Quote:
Originally Posted by DBabo
my simple and Q&D script all of the sudden became a big and comprehensive one. ha-ha
Thank you overy much for detailed explanation and putting the script together.
I have 2 questions :
Code:
$IPT -A OUTPUT -p TCP -o eth0 -m multiport --dports 21,80,443 \
-d ! $LAN -m state --state NEW -j ACCEPT
$IPT -A OUTPUT -p UDP -o eth0 -m multiport --dports 53,123 \
-d ! $LAN -m state --state NEW -j ACCEPT
$IPT -A OUTPUT -m owner --uid-owner dbabo \
-m state --state NEW -j ACCEPT
$IPT -A OUTPUT -m owner --uid-owner root \
-m state --state NEW -j ACCEPT
i read this : "if this is a LAN - don't allow outbound on specified ports. But allow for users dbabo or root even if it's on spec LAN and ports."
Now, should i read it:
"if this is a LAN - don't allow outbound on specified ports. But allow for all other ports/protocols if user is dbabo or root.
Or it is:
"if this is a LAN - don't allow outbound on specified ports. Allow for all other ports/protocols if user is dbabo or root"
|
Yeah, sort of. Those four rules say (in the context of the script): "
Allow any outgoing FTP, HTTP, HTTPS, DNS, and NTP connections - as long as their destination is NOT the LAN. Allow absolutely any outgoing connections for users dbabo and root." The LAN limitation is there so that a user with evil intentions won't be able to attack your LAN - it also prevents a worm (Apache-based, for example) from propagating in your LAN, etc.
Quote:
Another question is :
say if the server has many users. Say, it's part in an company. Then what options does sys/security admin have to minimize the amount of work ( let's say we have more than 1 server that has ssh ) keeping security tight?
|
It depends. How many users? Let's say for arguments sake that you have 75 users on the server which need to have SSH access to IP 192.168.1.233 on the LAN. Instead of writing 75 iptables rules each with a different username, you could simply write one and have a substitution occur for the usernames. Like, you could have a text file with a list of the usernames and the iptables script can be told to execute the rule once for each of those usernames. Something like:
Code:
SSH_USERS=`cat /etc/ssh_users.txt`
for i in $SSH_USERS; do
$IPT -A OUTPUT -p TCP -o eth0 -d 192.168.1.233 --dport 22 \
-m owner --uid-owner $i -m state --state NEW -j ACCEPT
done
So if your
/etc/ssh_users.txt file has all the SSH users listed, one per line, like:
Code:
sally
mario
susan
christian
jamie
john
tux
lisa
Etc... then the effect will be that each of them will get their own rule executed. That said, it's a balancing act. Some people would indeed be happy enough with one rule allowing SSH access to the required IPs for anybody, like:
Code:
$IPT -A OUTPUT -p TCP -o eth0 -d 192.168.1.233 --dport 22 \
-m state --state NEW -j ACCEPT
Any rogue users which try to connect would still need to deal with the SSH authentication, so it's not like they are getting a free pass. You could even take an inverse approach by blacklisting certain users, like:
Code:
$IPT -A OUTPUT -p TCP -o eth0 -d 192.168.1.233 --dport 22 \
-m owner --uid-owner apache -m state --state NEW -j REJECT
$IPT -A OUTPUT -p TCP -o eth0 -d 192.168.1.233 --dport 22 \
-m owner --uid-owner susan -m state --state NEW -j REJECT
$IPT -A OUTPUT -p TCP -o eth0 -d 192.168.1.233 --dport 22 \
-m state --state NEW -j ACCEPT
In that example, everyone would be able to SSH to 192.168.1.233 - except apache and susan.

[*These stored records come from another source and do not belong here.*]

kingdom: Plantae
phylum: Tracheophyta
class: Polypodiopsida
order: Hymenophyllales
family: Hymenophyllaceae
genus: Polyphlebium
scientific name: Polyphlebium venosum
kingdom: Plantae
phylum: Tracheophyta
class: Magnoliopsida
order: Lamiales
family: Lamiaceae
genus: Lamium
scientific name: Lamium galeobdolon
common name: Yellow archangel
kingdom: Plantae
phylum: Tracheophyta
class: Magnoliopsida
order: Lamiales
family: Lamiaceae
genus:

If by "keeping security tight" you meant something more general, then the answer would still be "it depends". There's tons of aspects one needs to cover in order to keep things tight (iptables is just a small part of the picture). I don't know of a tool that will let you take care of every aspect in a super-friendly and centralized way if that's what you mean. Have you checked-out
unSpawn's famous
Security references thread?
EDIT: Added a blacklist example at the end. Fixed $SSH_USERS variable assignment error in the username list example. The file obviously needs to be cat-ed for the contents to be used instead of the file name/path itself - my bad.